AgentOS
AgentOS
Open-source TypeScript runtime · Apache 2.0
85.6% LongMemEval-S
0.4 below Emergence.ai (closed SaaS)
+1.4 above Mastra (84.23%)

Real output from real scripts

Three examples, captured from node examples/….mjs against the OpenAI API. The full source is committed at framersai/agentos/examples. Pick one.

examples/emergent-hierarchical-spawning.mjs
TypeScript
import { agency } from '@framers/agentos';

const team = agency({
  provider: 'openai',
  model: 'gpt-4o',
  strategy: 'hierarchical',
  instructions:
    'Coordinate a research team. If the task needs a ' +
    'capability your roster does not cover, call ' +
    'spawn_specialist to mint one.',
  agents: {
    researcher: { instructions: 'Find sources.' },
    writer:     { instructions: 'Produce concise prose.' },
  },
  emergent: {
    enabled: true,
    judge:   true,
    planner: { maxSpecialists: 1 },
  },
  on: {
    emergentForge: (e) => console.log(
      `[FORGE] spawned "${e.agentName}"`
    ),
  },
});

const result = await team.generate(
  'Write a 2-paragraph briefing on agentic-AI ' +
  'sandbox security risks. Include a security ' +
  'audit perspective on node:vm vs container ' +
  'isolation. The team has no security auditor; ' +
  'spawn one if needed.',
);

console.log(result.text);
$ node examples/emergent-hierarchical-spawning.mjs
● Live run
[FORGE] spawned "security_auditor"
approved=true
// EmergentAgentJudge passed; new agent joins the live roster on next turn
Final answer (gpt-4o)
Agentic AI systems operating in sandbox environments present unique security challenges, particularly when considering the isolation methods used to contain these systems. Node:vm (Virtual Machines) provide robust isolation as each VM operates with its own OS and resources, offering strong separation from other environments on the same host. This level of isolation helps to contain the potential impact of any security breach within the AI agent itself. However, VMs can be resource-intensive and potentially slower, as they require more overhead to emulate physical hardware, which might influence performance for high-demand AI tasks.
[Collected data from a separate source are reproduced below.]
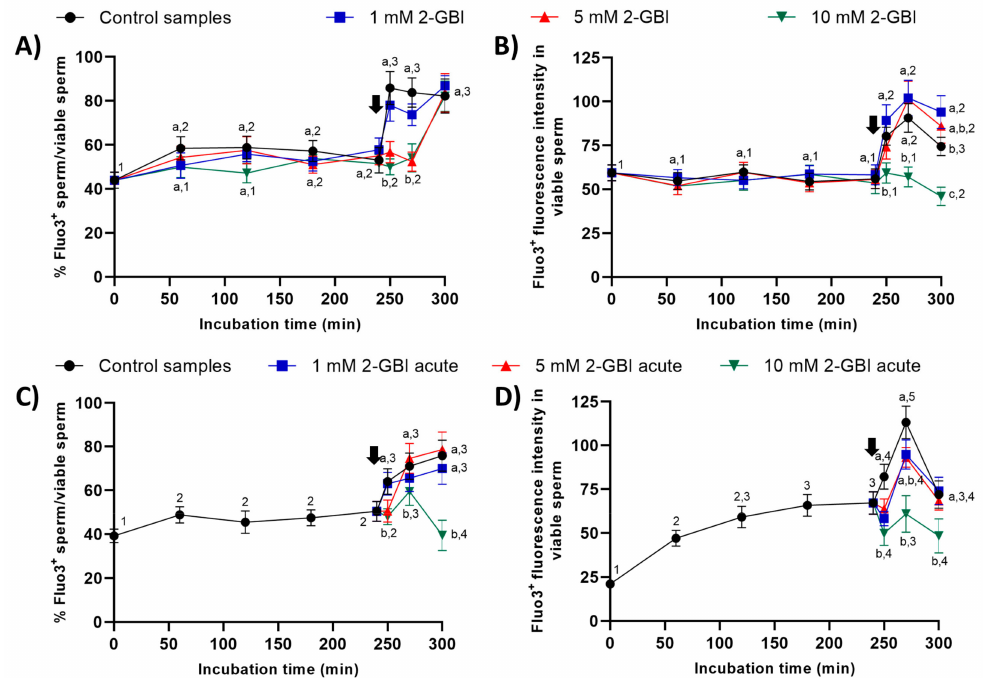
Figure 9. Percentages of viable sperm with high intracellular calcium levels evaluated through Fluo3 staining (Fluo3 + ) in relation to viable sperm (PI - ), and fluorescence intensity of Fluo3 + in viable sperm throughout incubation in capacitating medium (control samples) or capacitation medium plus 1 mM, 5 mM or 10 mM 2-GBI blocker, added at either 0 min in experiment 1 ( A , B ) or 240 min in experiment 2 ( C , D ; acute). Di ff erent superscript letters (a–c) indicate significant di ff erences ( p < 0.05) between samples within the same time point, and di ff erent superscript numbers (1–5) indicate significant di ff erences ( p < 0.05) between time points within a given treatment. Results are expressed as mean ± SEM ( n = 10). The arrow indicates the time at which 10 µ g / mL of progesterone was added to all samples (i.e., 240 min of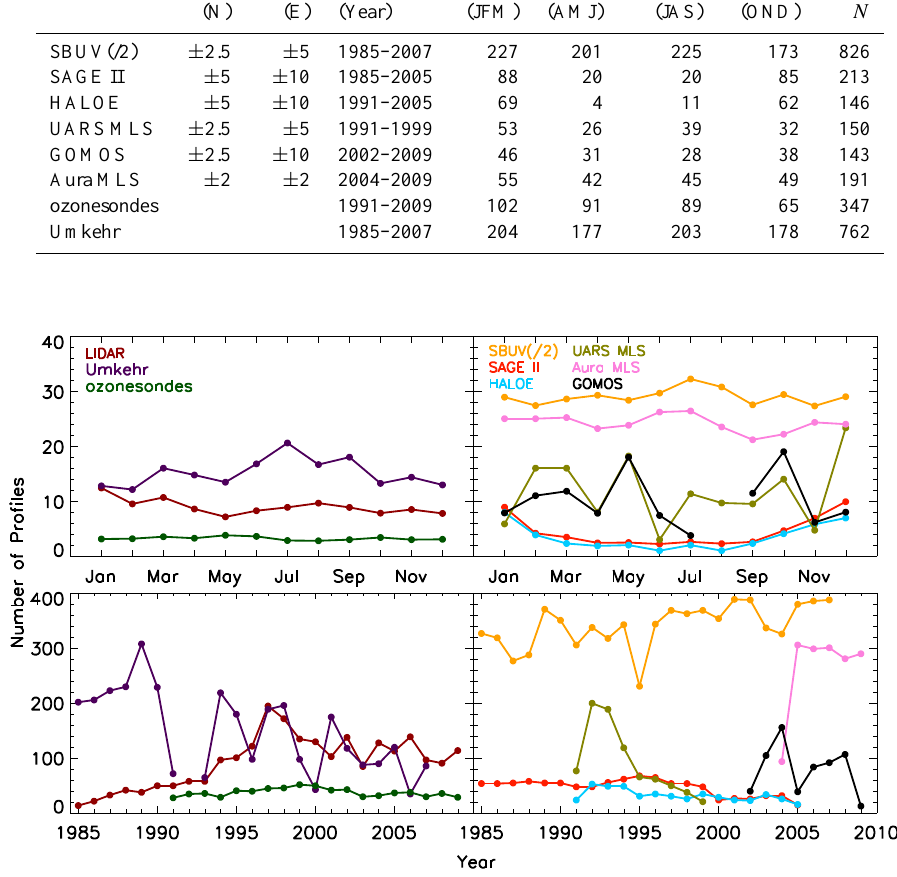
Fig. 1. Average number of observations in each month over the respective period (top panel) and the total number of observations in each year (bottom panel) of various data sets. Left: ground-based measurements at OHP. Right: satellite observations extracted around OHP.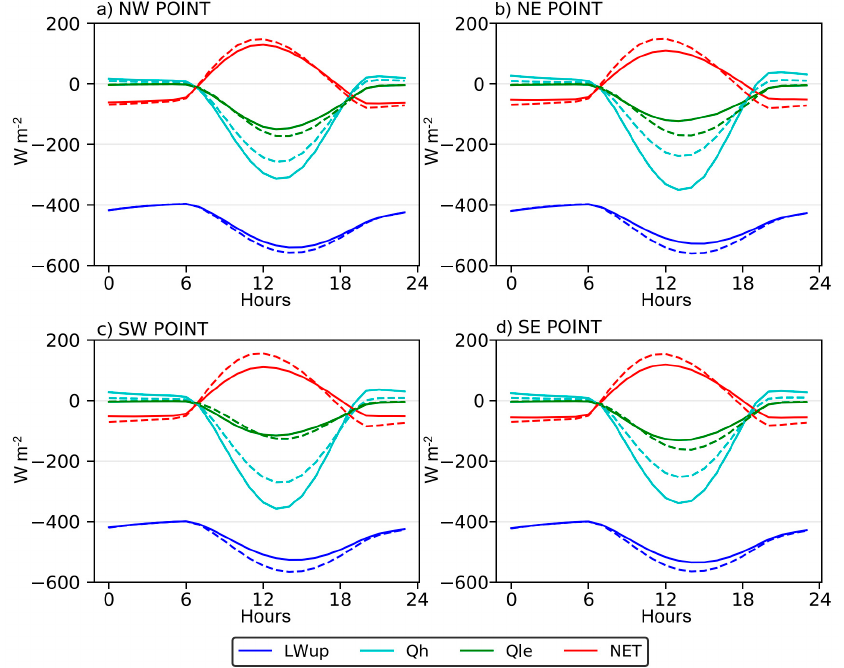
Figure 9. Components of the surface energy balance at the surface in the control (solid lines) and revised (dashed lines) simulations. Longwave upward radiation (LWup, blue), sensible heat flux (Qh, cyan), latent heat flux (Qle, green) and the surface net flux (NET = SWnet + LWnet + Qh + Qle, solid red). The fluxes sign conventions indicate fluxes to the surface as positive and fluxes leaving the surface as negative. The downward and net solar radiation (SWdown, SWnet) and longwave downward radiation (LWdown) are identical in both simulations and are represented in Figure S7. Each panel represents one of the 4 points of the Southern Portugal domain ( a ) North West, ( b ) North East, ( c ) South West ( d ) South East (see Figure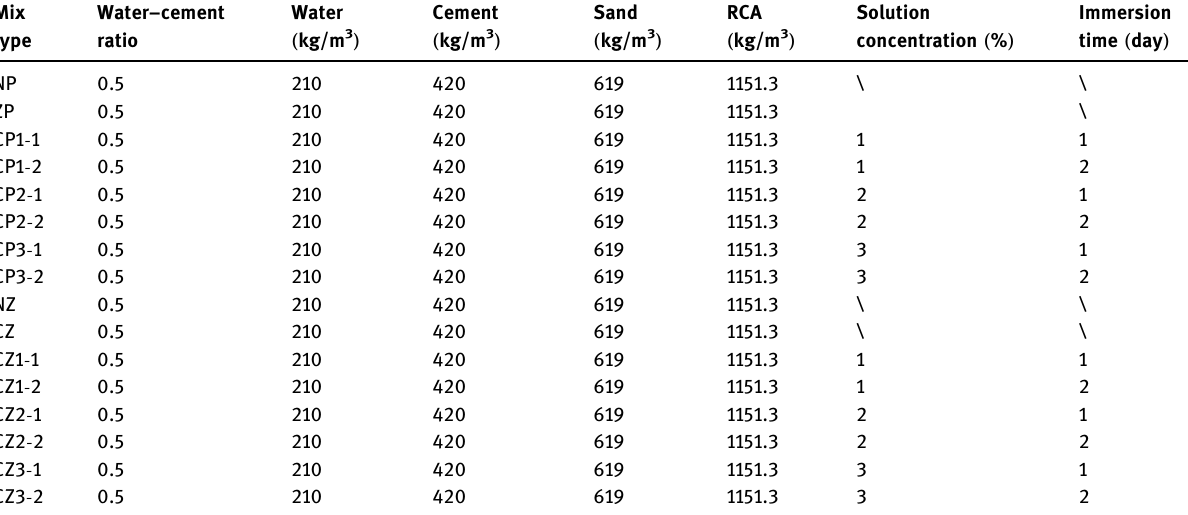
Table 3: Mix proportions of RAC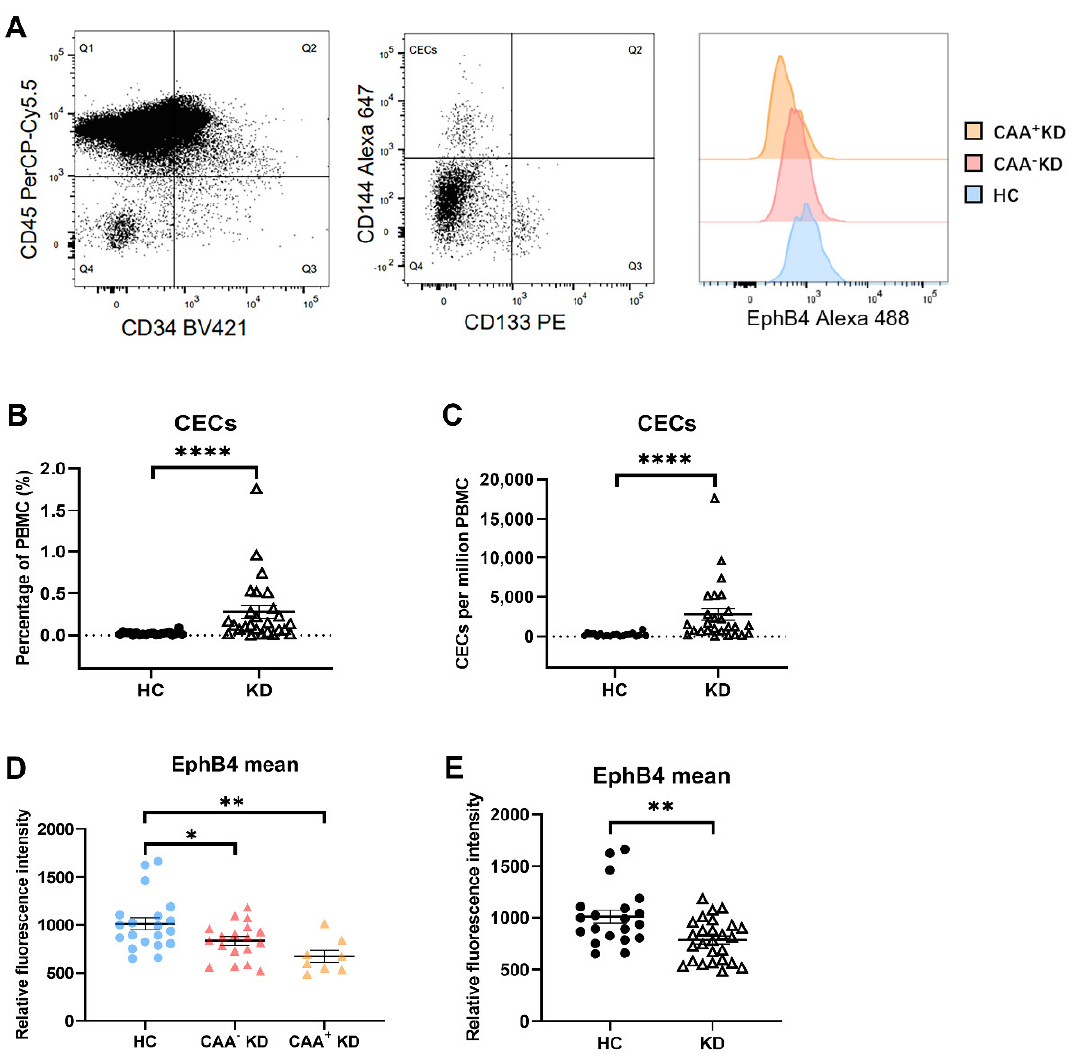
Figure 1. The expression of EphB4 was compared in KD patients and HCs. ( A ) Flow cytometric detection of CECs. The analysis gate (Q3) included CD34+ CD45- cells. The expression of CD133 and CD144 in the Q3 gate was detected. CECs were defined as CD34+CD45-CD133- and CD144+. The expression of EphB4 in CECs was detected. ( B ) Percentage level of CECs in PBMC was analyzed by FlowJo. ( C ) Numbers of CECs per million PBMC were compared between HCs and KD patients. ( D ) The mean fluorescent intensity of EphB4 in CECs of HCs, CAA- KD, and CAA+ KD was assayed. ( E ) The mean fluorescent intensity of EphB4 in CECs of HCs and KD patients was compared. The bar graphs are the mean ± SEM. * p < 0.05, ** p < 0.01, **** p < 0.0001 compared with the respective control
Conversely, container-based isolation, such as Docker, offers a more lightweight and flexible approach as containers share the host kernel while isolating the application at the process level. This can be advantageous for deploying numerous, smaller agentic AI instances. However, from a security-audit perspective, containers can be more vulnerable to kernel-level attacks since they share the same underlying OS. The shared kernel can pose risks if one AI agent exploits a vulnerability to affect others.
Agent calls (2)
researcher: "Research security risks in agentic AI sandbox environments..."
writer: "Produce a two-paragraph CTO-audience briefing from the research..."
tokens: 4,272

The team starts with researcher + writer. The prompt asks for a security audit, which neither covers. The manager calls spawn_specialist, EmergentAgentJudge approves the spec, and security_auditor joins the live roster. The final answer above is what GPT-4o produced through that team. Captured from a real run, no edits.